Gains in productivity form the third major change. Automation and AI agents are collapsing cost curves across front, middle and back offices, shifting human effort toward oversight, exception handling, product design and relationship management. Large institutions already report that virtual assistants can resolve a huge number of routine inquiries – which goes a long way in explaining why digital interactions continue to surge at scale.

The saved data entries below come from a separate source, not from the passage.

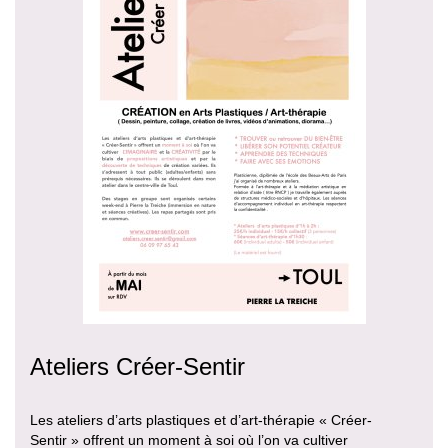
Ateliers Créer-Sentir
Les ateliers d’arts plastiques et d’art-thérapie « Créer-
Sentir » offrent un moment à soi où l’on va cultiver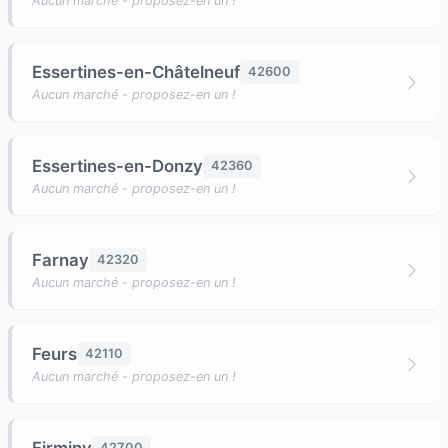
Aucun marché - proposez-en un !
Essertines-en-Châtelneuf
42600
Aucun marché - proposez-en un !
Essertines-en-Donzy
42360
Aucun marché - proposez-en un !
Farnay
42320
Aucun marché - proposez-en un !
Feurs
42110
Aucun marché - proposez-en un !
42700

Technology alone, however, does not guarantee a healthy change. The FSF's push to forge a "consensus on innovation" acknowledges that shared rules are necessary for progress to build upon itself. Clear explanations, meaningful human guidance and solid testing are essential to avoid spreading bias through large systems. Strong data management – including privacy-preserving techniques and shared learning systems – will be vital to balance performance with increasingly strict data-protection laws. China's own FinTech strategy has focused on speeding up digital change while also improving tech regulation, a framework that will likely shape the forum's discussions.
The forum's program is structured to turn that consensus into practice. According to the conference briefing, FSF 2025 will follow a "Main Forum + Parallel Forums + FinTech Conference + Supporting Activities" format, with 27 thematic sessions and six investment-and-financing matchmaking events. The dedicated FinTech Conference is slated to feature 11 events – evidence that the technology-practice bridge is now central to the agenda.
Crucially, sector regulators will be deeply involved. The People's Bank of China plans to host the Chengfang FinTech Forum on deepening fintech's role in digital and smart transformation, while the China Securities Regulatory Commission's (CSRC) Science and Technology Department will convene a Capital Market FinTech Forum focusing on how artificial intelligence can drive high-quality digitalization across the market. These are less about showcasing and more about working out where specialized technology offers the most benefit, what controls are necessary, and when trial programs should be scaled up.
The event's global reach is also expanding. Organizers note that FSF 2025 will feature five overseas sub-venues – the highest number yet – alongside more participants from international organizations and global financial institutions. That outward posture matters because AI is introducing system-level questions that no jurisdiction can solve alone, from model concentration and data tracking to herding risks as institutions converge on similar tools.
One development to watch is the CSRC's International Advisory Committee, which – according to the regulator – will convene for the first time during the forum. If it becomes a lasting channel for working-level cooperation (like shared incident taxonomies, common validation baselines, coordinated stress scenarios), it could reduce regulatory friction while raising the global benchmark for safety and integrity.
None of this minimizes the hard problems ahead. The industry still needs common methods to audit model drift, govern third-party dependencies and ensure synthetic data augments rather than distorts reality. Changes to the workforce will require new training so that human-machine cooperation can supplement, rather than supplant, our judgment. But the path is clear. Finance is about to become a fluid, data-driven system for matching risks and resources. Countries that match their technological goals with credible safety measures will be the first to reap the benefits.
FSF 2025 will not settle every debate between October 27 and 30. It can, however, accelerate what matters: scaling the use cases that demonstrably improve inclusion and resilience; hardening governance where risks concentrate; and widening global channels so standards align even as competition intensifies. If that path is taken, the industry will not merely be reshaped – it will be renewed, with technology pushing the limits of what high-quality, safe and inclusive finance can deliver.